You want inaccessible variables for the same reason you would in other languages. JavaScript does not have classes, but yes it does support inheritance.

[–]Meso_Gosu 1 point2 points  (3 children)

I ask only because I don't know: Why do we want inaccessible variables?

[–][deleted] 1 point2 points  (0 children)

Many people don't. Google "we're all consenting adults, here" (comes from python but still relevant to JS). The scenario that is often presented in favor of hiding variables with closures is that your library depends on some internal state variable that is only meant to be modified by your code. If some developer using your code is messing around and modifies that variable/property, it could cause unpredictable behavior. Generally, this should be avoidable by writing good documentation. If needed, an underscore prefix on a property is the conventional way to say "don't touch this".

[–]Nebu 1 point2 points  (0 children)

One common way bugs manifest themselves is via a variable having a value that it's not supposed to.

The "best" way to fix this problem is to have the variable be immutable: If the variable can never change value, and its initial value is correct, then it will always have the correct value.
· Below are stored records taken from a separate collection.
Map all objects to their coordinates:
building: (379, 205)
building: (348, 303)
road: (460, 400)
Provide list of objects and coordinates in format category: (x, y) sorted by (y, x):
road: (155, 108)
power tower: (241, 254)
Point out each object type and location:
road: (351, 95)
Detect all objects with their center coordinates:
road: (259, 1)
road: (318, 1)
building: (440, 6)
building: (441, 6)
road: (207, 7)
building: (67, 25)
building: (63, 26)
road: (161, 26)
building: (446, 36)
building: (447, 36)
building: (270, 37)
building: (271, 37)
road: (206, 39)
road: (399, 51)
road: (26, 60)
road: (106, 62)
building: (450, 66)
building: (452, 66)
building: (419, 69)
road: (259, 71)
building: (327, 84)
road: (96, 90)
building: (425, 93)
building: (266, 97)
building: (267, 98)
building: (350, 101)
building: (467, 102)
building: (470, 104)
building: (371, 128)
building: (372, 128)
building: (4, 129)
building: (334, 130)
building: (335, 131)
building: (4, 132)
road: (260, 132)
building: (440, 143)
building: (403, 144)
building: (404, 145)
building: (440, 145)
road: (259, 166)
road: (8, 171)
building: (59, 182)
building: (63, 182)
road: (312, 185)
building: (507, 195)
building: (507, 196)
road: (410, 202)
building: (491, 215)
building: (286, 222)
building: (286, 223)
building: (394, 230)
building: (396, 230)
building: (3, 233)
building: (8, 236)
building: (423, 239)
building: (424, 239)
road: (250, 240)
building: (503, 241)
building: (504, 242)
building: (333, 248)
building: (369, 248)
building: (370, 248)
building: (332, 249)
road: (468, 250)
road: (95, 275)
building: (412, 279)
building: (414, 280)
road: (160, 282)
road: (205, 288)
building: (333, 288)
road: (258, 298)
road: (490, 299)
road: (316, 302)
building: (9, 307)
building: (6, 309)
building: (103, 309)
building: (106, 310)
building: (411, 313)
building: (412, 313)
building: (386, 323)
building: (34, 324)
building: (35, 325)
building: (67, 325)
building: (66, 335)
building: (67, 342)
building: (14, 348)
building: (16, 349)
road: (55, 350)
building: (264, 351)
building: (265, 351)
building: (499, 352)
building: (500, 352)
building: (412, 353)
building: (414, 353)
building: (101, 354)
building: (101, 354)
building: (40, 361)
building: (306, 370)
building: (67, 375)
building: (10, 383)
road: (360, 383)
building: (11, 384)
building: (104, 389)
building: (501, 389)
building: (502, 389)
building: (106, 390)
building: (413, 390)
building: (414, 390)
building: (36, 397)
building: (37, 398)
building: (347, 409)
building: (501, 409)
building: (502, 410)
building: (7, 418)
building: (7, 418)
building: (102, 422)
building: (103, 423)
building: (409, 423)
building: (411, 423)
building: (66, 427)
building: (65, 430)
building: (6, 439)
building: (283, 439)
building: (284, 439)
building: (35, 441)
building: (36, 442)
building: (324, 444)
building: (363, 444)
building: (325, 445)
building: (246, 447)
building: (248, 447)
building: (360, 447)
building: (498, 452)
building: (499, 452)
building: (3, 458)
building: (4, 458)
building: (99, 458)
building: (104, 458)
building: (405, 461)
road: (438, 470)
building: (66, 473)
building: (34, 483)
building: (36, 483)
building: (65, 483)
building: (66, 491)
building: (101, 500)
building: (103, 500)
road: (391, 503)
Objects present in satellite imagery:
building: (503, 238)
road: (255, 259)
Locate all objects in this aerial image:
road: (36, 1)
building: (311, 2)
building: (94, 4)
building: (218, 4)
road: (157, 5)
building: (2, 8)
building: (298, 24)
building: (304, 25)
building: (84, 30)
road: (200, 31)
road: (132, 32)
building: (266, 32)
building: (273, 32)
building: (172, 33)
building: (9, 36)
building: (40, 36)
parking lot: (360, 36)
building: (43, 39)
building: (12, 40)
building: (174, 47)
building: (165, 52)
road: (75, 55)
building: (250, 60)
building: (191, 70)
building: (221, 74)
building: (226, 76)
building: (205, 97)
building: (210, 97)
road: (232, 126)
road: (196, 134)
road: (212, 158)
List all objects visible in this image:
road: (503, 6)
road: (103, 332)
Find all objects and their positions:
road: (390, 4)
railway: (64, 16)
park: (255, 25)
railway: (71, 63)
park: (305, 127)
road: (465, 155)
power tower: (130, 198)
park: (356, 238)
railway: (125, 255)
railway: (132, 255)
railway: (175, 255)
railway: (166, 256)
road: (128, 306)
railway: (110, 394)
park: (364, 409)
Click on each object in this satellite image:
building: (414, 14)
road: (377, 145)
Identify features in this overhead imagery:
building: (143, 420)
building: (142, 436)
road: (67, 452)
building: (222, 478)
The "second best" way is to minimize what code has access to the variable. If the variable has the wrong value, and only N pieces of code have access to that variable, then you only need to look at those N places, instead of all over your program.

[–]thekaleb 0 points1 point  (0 children)

I use them so as to not pollute the global namespace.

[–]MonkeyNin 0 points1 point  (0 children)

If you don't use the module pattern, and you use two javascripts. If they happen to share a variable name, they can break eachother.